The analogy seems to be that the set of vocabulary types defines the 'dialect' of programming that you are doing. Beyond whichever specific language (whether C++, Rust, Python, or Haskell), physics simulations will have a common vocabulary. Both in the regular sense of having specialized terminology and jargon, and in the sense of "vocabulary types" with similar purposes. e.g. A 3d vector in a cartesian space, a 3d point in a cartesian space, affine transformations, etc.

Somewhat more fundamentally than domain specific vocabulary is the question: Are there programming-language agnostic, but programming-specific vocabulary types?

Can we then design better languages and software libraries by understanding these comonalities?

Concrete Examples

Details in various programming languages, of course, will still differ, but I think candidates for these sorts of types are:

Simple

fixed-size integers (modular/unsigned)
Examples: uint32_t, unsigned int
fixed-size integers (two's-complement/signed)
Examples: int16_t, int, long int
IEEE754 float32 and float64 (float128? 80-bit x87 floats?)
Examples: float, double
byte (an uninterpreted unit of memory that is 8-bits in size)
Examples: std::byte, char (usually), unsigned char
text string (whether unicode, ASCII, unspecified, represents human-language text)
Examples: std::string, char const*
any/opaque
Examples: boost::any, void*

Parameterized

optional/maybe/nullable
Examples: std::optional, T*
homogenous sequence
Examples: int[], std::vector<int>, std::span<std::byte, 16>, std::array<float, 16>, generator<int>
key->value mapping between two specific types
Examples: std::map<int, std::string>, std::unordered_map<std::string, void*>

I'll admit a C++ bias in the above, as that feels to me the most precise way to name the ideas to me.

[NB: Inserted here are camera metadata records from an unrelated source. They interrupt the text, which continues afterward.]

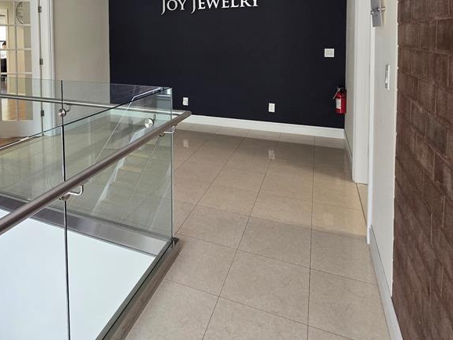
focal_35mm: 23
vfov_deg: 53.3
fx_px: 301
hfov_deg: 72.5
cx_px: 165
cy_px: 49
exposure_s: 1/100
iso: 200
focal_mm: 2.2
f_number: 2.2
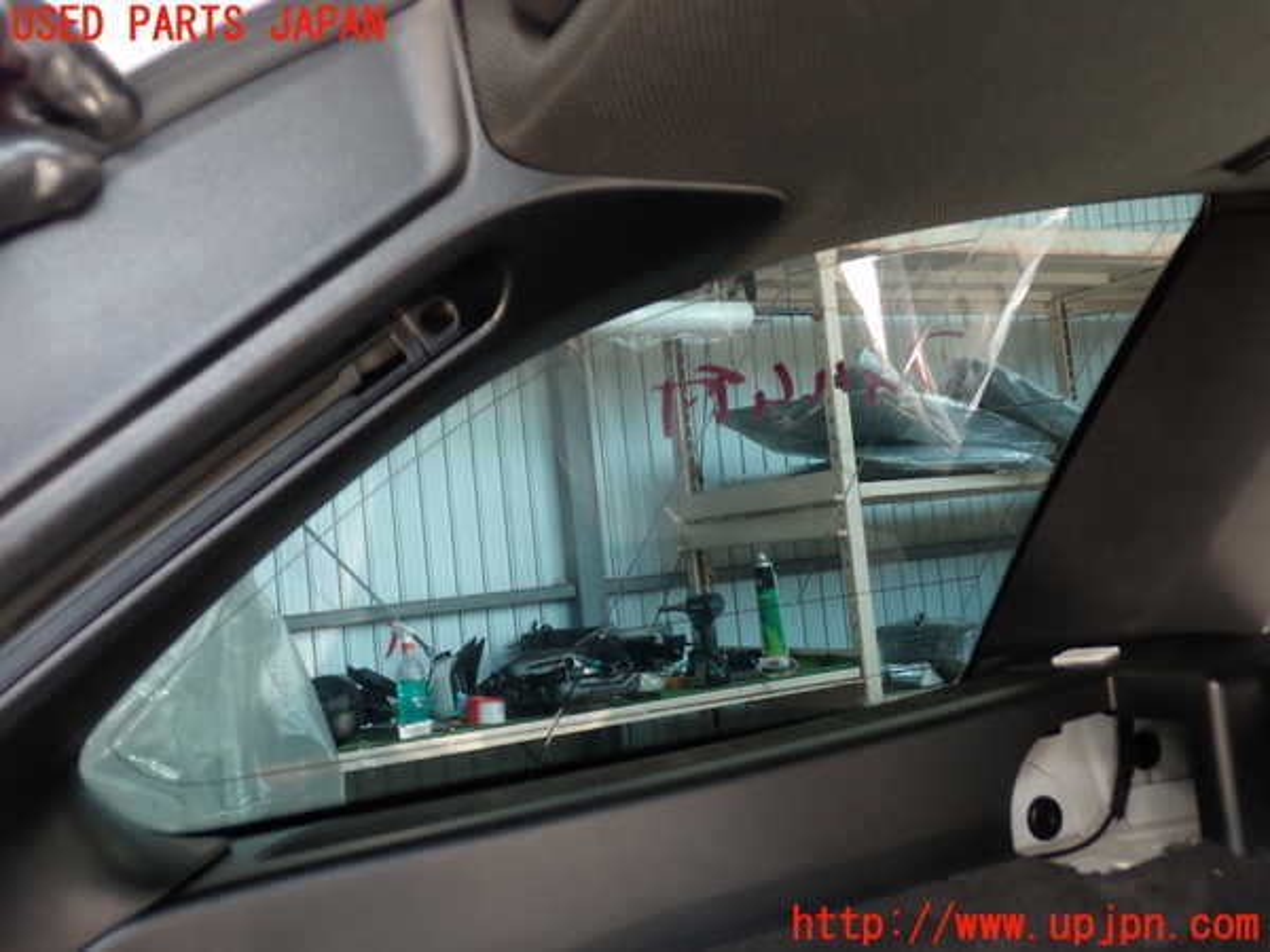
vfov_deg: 39.7
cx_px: 635
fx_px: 1321
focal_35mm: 36
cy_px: 476
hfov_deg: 51.4
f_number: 2.5
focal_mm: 6.37
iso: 200
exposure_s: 1/40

Further constraining to abstract types that aren't concrete programming language primitives at all can further simplify and rtestrict this idea of universal vocabulary types.

Perhaps the success of JSON (now standardized in RFC 8259) is just how clearly it constrains data to a universal set of broadly applicable vocabulary types:

number
Integral or floating point, exact integers are only guaranteed interoperable within the INT32 range, and floating point representation is likely only compatible if exact float64 is used.
boolean
A value usable in a conditional context selecting between two alternatives true and false.
null
A value that is present but otherwise empty/unspecified. (Analogous to an empty optional<T>, or a nullptr-valued T*
string
A value representing a sequence of Unicode codepoints in the printable range.
array
A sequence of any type, (homgenous in that the any type is the corresponding representation).
object
A mapping from string values to any.

Though rarely will a particular use cosntrain itself so heavily unless the goal is truly broad interoperability.